Begin

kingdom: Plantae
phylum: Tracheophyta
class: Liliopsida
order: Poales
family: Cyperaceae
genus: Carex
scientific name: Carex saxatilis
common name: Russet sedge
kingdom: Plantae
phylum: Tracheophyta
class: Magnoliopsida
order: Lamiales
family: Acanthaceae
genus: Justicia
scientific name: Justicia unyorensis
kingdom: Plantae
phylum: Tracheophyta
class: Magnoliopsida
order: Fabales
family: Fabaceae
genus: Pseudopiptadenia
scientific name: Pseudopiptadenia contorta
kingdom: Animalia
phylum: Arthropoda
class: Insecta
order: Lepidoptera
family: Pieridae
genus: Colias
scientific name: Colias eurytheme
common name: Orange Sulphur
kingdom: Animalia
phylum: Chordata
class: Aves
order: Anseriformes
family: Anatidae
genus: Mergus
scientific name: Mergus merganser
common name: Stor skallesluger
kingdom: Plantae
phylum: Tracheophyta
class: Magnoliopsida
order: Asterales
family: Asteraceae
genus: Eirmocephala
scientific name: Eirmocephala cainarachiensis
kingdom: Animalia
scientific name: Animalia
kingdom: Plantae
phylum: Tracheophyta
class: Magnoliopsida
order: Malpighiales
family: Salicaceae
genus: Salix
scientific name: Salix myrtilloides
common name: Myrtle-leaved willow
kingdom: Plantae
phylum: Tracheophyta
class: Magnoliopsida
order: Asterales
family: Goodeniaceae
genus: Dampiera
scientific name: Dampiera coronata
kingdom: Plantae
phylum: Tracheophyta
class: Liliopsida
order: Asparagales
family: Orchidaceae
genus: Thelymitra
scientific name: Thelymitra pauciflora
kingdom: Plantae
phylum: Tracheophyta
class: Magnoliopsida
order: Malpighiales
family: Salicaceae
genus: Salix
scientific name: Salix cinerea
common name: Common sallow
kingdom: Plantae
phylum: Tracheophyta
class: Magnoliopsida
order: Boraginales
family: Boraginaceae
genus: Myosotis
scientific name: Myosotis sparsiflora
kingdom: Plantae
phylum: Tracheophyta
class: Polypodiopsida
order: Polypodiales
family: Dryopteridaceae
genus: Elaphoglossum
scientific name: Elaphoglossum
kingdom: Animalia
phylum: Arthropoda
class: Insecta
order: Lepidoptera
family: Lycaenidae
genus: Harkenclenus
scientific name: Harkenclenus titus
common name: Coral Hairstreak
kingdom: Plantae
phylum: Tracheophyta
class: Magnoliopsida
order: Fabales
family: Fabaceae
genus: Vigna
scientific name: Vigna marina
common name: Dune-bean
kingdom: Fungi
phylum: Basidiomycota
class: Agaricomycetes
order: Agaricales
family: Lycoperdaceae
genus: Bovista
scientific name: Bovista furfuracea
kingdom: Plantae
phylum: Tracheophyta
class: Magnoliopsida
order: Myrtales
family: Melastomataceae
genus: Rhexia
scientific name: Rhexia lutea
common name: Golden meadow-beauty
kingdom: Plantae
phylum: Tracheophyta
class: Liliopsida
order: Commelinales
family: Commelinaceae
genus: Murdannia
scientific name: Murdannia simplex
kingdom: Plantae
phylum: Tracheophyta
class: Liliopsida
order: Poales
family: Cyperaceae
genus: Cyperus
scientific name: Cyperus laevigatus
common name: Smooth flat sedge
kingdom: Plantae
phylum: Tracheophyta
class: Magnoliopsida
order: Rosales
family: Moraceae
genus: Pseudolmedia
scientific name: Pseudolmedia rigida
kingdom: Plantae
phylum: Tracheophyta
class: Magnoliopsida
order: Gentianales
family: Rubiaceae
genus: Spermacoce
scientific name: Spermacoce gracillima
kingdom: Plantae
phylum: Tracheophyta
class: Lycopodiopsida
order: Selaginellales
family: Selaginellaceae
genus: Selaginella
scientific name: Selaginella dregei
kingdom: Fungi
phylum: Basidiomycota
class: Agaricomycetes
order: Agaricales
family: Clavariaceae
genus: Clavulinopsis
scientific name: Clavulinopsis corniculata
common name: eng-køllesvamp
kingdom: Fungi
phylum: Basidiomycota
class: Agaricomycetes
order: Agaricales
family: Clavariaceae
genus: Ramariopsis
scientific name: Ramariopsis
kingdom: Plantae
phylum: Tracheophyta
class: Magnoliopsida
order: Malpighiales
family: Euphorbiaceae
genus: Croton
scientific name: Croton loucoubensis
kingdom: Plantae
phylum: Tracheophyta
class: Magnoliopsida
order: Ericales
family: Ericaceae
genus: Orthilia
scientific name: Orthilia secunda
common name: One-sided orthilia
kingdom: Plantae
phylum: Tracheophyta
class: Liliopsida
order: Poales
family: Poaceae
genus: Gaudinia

End

EXERCISE: Can you output the lines in the entries above between the one holding "genus: Pseudopiptadenia" and the one holding "genus: Mergus", inclusive, as a numbered list with blank lines left out?

EXERCISE RESULT:
1. genus: Pseudopiptadenia
2. scientific name: Pseudopiptadenia contorta
3. kingdom: Animalia
4. phylum: Arthropoda
5. class: Insecta
6. order: Lepidoptera
7. family: Pieridae
8. genus: Colias
9. scientific name: Colias eurytheme
10. common name: Orange Sulphur
11. kingdom: Animalia
12. phylum: Chordata
13. class: Aves
14. order: Anseriformes
15. family: Anatidae
16. genus: Mergus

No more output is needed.